How can a nurse with a master’s degree in nurse midwifery, who is not certified and has no women’s health experience, find a job in women’s healthcare?
Wants To Work In Women’s Health
Dear Donna replies:
Dear Wants To Work In Women’s Health,
I don’t know what if anything you have been doing to find this type of work, what type of work experience you do have and if it is current, but I will tell you what you should be doing to transition into women’s health.
For starters, go to local chapter meetings of the Association of Women’s Health, Obstetric, and Neonatal Nurses (www.awhonn.org) even as a guest for now. Bring business cards and resumes and make some connections while there. Let the people you speak with there know what you are interested in doing. Afterward, do some informational interviewing (www.Nurse.com/Cardillo/Interviewing) with the officers of the association and members. When there’s something you want to do it makes sense to rub elbows with those already doing it. Plus, networking is well known to be a very effective way to find and get a job.
If not currently working, or if you can spare some time, start volunteering in a related setting such as Planned Parenthood, an inner city women’s health clinic or birthing center, etc. Volunteering is a great way to gain recent, relevant experience, expand your professional network and get a foot in the door somewhere. Volunteering often leads to paid employment.
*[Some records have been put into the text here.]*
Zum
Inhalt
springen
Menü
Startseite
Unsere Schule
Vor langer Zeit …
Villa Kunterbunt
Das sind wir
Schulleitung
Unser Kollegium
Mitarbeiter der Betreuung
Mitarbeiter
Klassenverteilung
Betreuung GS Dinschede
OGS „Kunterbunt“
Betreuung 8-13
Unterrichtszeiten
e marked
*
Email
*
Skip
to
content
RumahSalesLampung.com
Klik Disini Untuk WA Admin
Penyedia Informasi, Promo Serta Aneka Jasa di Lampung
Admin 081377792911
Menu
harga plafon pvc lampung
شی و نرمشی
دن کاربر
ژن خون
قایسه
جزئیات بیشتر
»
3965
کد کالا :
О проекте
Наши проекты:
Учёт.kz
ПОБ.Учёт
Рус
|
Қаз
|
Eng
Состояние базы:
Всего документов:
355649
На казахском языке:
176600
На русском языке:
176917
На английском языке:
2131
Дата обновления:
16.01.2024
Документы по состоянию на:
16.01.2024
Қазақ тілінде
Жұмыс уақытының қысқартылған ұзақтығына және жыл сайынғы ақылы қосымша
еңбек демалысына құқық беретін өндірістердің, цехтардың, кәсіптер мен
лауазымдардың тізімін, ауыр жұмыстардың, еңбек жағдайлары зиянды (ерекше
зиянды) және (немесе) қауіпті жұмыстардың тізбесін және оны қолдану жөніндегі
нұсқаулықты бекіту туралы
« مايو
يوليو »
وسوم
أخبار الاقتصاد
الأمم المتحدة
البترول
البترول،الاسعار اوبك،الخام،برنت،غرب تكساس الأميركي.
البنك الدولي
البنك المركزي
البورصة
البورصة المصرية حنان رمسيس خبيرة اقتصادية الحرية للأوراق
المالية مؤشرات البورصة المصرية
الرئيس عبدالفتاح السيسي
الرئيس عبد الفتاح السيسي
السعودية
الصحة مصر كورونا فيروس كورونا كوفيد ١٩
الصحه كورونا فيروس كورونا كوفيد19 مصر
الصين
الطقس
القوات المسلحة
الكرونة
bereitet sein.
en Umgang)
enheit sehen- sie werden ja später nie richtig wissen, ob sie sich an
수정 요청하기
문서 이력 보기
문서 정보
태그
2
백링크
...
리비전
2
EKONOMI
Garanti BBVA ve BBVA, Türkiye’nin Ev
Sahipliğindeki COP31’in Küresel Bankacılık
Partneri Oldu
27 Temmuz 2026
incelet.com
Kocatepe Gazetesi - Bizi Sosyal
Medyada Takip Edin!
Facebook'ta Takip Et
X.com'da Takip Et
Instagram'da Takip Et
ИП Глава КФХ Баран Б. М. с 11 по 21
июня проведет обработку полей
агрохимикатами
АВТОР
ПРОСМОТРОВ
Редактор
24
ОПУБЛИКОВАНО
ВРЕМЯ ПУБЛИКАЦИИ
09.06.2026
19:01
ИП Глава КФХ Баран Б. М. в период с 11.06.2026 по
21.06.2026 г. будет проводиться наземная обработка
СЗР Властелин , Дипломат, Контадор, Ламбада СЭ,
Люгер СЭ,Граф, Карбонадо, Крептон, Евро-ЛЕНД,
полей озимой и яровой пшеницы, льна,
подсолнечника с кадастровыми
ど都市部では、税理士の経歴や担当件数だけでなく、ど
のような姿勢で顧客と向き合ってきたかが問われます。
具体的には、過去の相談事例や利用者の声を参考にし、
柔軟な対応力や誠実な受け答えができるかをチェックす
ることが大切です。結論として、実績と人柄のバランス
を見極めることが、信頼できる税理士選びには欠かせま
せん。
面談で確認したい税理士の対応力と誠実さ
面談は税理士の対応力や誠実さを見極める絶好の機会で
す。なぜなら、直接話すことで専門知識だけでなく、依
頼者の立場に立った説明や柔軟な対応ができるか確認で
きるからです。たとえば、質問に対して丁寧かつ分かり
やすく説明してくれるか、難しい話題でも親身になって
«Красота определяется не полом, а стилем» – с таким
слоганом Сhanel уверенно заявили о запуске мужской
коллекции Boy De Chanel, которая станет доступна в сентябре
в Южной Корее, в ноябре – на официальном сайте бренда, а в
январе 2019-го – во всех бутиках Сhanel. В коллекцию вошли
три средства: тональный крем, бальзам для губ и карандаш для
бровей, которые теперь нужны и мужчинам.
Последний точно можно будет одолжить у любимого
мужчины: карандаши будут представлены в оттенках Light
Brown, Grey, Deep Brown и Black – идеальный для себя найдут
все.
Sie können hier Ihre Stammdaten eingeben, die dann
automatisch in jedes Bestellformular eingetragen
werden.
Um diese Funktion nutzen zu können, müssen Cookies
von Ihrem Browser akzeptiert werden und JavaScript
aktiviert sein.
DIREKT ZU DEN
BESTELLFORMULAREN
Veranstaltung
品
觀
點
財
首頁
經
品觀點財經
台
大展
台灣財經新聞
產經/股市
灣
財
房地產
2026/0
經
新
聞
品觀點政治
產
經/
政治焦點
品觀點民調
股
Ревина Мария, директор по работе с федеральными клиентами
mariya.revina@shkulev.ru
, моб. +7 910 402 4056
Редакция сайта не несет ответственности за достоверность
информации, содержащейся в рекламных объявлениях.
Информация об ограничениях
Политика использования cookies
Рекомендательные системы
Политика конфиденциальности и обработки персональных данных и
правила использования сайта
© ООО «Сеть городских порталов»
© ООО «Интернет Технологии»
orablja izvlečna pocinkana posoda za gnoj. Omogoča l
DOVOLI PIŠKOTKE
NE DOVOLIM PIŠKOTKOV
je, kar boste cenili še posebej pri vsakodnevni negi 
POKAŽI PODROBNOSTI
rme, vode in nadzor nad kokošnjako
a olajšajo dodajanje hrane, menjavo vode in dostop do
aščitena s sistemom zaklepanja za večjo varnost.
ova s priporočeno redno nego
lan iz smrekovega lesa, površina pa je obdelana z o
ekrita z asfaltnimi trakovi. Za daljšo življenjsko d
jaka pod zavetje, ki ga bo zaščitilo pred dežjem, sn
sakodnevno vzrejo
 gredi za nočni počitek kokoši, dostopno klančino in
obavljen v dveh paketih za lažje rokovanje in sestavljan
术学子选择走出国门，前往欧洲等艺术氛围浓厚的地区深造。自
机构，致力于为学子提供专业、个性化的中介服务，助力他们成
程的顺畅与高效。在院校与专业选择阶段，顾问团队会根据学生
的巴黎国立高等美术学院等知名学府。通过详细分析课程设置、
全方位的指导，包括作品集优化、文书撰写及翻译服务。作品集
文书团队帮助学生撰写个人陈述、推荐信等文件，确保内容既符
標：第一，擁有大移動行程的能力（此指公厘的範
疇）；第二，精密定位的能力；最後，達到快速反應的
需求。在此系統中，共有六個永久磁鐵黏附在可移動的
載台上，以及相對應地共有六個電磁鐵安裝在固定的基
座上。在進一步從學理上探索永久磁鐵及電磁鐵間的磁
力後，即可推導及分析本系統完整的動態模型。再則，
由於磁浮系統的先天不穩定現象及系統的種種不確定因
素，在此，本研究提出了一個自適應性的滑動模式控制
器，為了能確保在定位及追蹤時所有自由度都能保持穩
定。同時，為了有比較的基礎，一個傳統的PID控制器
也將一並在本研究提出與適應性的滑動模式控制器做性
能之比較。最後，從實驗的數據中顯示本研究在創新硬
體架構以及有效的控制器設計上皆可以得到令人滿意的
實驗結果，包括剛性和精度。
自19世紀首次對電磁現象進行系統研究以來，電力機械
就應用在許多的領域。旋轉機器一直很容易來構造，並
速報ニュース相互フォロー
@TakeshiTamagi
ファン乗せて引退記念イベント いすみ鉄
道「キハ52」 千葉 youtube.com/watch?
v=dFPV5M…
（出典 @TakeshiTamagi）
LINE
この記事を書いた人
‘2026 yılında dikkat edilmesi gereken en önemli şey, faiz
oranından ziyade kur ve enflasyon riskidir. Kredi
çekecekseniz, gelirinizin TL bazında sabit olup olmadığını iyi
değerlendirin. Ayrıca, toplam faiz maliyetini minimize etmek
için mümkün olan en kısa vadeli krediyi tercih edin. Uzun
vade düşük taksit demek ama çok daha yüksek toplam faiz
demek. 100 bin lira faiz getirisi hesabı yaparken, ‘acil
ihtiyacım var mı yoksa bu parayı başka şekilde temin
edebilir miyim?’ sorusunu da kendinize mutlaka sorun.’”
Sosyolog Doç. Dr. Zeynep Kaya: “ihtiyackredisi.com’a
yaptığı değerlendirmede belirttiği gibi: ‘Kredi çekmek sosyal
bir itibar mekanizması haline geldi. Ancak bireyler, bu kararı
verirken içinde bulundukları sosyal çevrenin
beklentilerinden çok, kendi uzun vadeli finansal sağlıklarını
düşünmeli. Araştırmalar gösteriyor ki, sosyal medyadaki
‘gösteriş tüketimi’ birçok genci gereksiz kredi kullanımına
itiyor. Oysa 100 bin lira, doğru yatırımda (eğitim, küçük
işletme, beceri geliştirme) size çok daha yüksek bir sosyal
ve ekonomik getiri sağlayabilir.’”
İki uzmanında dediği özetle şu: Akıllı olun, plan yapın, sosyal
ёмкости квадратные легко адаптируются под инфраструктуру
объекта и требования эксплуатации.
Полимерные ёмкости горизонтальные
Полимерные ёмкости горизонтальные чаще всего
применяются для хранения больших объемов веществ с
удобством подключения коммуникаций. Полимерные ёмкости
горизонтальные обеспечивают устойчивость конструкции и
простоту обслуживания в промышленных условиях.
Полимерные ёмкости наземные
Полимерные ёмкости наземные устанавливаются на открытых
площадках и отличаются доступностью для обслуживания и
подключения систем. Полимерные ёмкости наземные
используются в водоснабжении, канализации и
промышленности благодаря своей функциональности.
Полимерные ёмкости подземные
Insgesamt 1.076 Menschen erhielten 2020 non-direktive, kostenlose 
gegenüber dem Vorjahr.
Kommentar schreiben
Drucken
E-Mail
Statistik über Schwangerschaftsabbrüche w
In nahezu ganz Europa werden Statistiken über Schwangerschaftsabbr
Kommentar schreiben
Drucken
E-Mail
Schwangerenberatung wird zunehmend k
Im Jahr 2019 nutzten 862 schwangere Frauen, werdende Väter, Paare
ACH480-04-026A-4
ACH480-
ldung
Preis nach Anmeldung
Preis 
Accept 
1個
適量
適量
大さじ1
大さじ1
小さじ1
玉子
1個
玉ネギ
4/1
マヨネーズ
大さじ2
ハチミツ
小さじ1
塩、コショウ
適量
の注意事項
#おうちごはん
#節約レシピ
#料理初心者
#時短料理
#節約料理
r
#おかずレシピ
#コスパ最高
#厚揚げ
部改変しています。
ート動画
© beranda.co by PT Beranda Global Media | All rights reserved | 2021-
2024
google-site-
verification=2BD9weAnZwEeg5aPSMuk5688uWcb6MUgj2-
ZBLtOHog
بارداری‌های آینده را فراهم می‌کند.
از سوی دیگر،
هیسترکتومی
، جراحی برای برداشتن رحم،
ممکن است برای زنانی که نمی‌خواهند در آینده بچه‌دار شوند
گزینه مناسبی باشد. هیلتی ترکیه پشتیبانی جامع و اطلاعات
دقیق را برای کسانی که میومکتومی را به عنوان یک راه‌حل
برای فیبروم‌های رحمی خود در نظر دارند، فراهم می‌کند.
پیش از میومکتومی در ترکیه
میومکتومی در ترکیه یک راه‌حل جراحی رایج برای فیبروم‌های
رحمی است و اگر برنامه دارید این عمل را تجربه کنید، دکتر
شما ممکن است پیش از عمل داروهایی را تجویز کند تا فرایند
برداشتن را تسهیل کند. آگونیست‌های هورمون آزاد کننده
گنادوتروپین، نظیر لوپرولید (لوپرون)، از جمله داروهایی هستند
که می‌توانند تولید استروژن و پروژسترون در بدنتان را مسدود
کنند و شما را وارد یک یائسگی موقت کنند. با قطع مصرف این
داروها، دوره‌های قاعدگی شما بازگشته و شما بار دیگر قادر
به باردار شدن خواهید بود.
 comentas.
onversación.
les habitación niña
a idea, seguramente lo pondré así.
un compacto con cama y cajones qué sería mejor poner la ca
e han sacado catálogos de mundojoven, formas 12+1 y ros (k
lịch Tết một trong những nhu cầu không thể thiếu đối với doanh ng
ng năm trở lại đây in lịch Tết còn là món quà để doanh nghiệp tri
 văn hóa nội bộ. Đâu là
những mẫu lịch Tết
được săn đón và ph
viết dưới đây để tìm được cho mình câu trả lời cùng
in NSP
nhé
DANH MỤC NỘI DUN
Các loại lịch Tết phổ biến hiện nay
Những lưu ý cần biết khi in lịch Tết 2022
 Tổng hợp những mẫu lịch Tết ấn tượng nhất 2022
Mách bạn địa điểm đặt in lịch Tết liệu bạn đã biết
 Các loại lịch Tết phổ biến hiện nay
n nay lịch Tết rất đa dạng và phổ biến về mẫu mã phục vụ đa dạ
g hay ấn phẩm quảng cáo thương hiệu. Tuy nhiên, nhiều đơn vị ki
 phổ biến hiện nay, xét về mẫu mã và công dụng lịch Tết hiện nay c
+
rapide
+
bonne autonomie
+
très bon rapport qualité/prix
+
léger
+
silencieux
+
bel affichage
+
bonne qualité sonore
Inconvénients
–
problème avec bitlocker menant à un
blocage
With your educational background, regardless of experience or certification, by all means apply for ambulatory care setting (including a women’s health private practice run a nurse practitioner, nurse midwife or physician) positions. Most hospitals only are hiring nurses with current hospital experience so if that does not describe your experience then this may not be the right setting for you. Besides, care is shifting out of the hospital and into the ambulatory care setting anyway.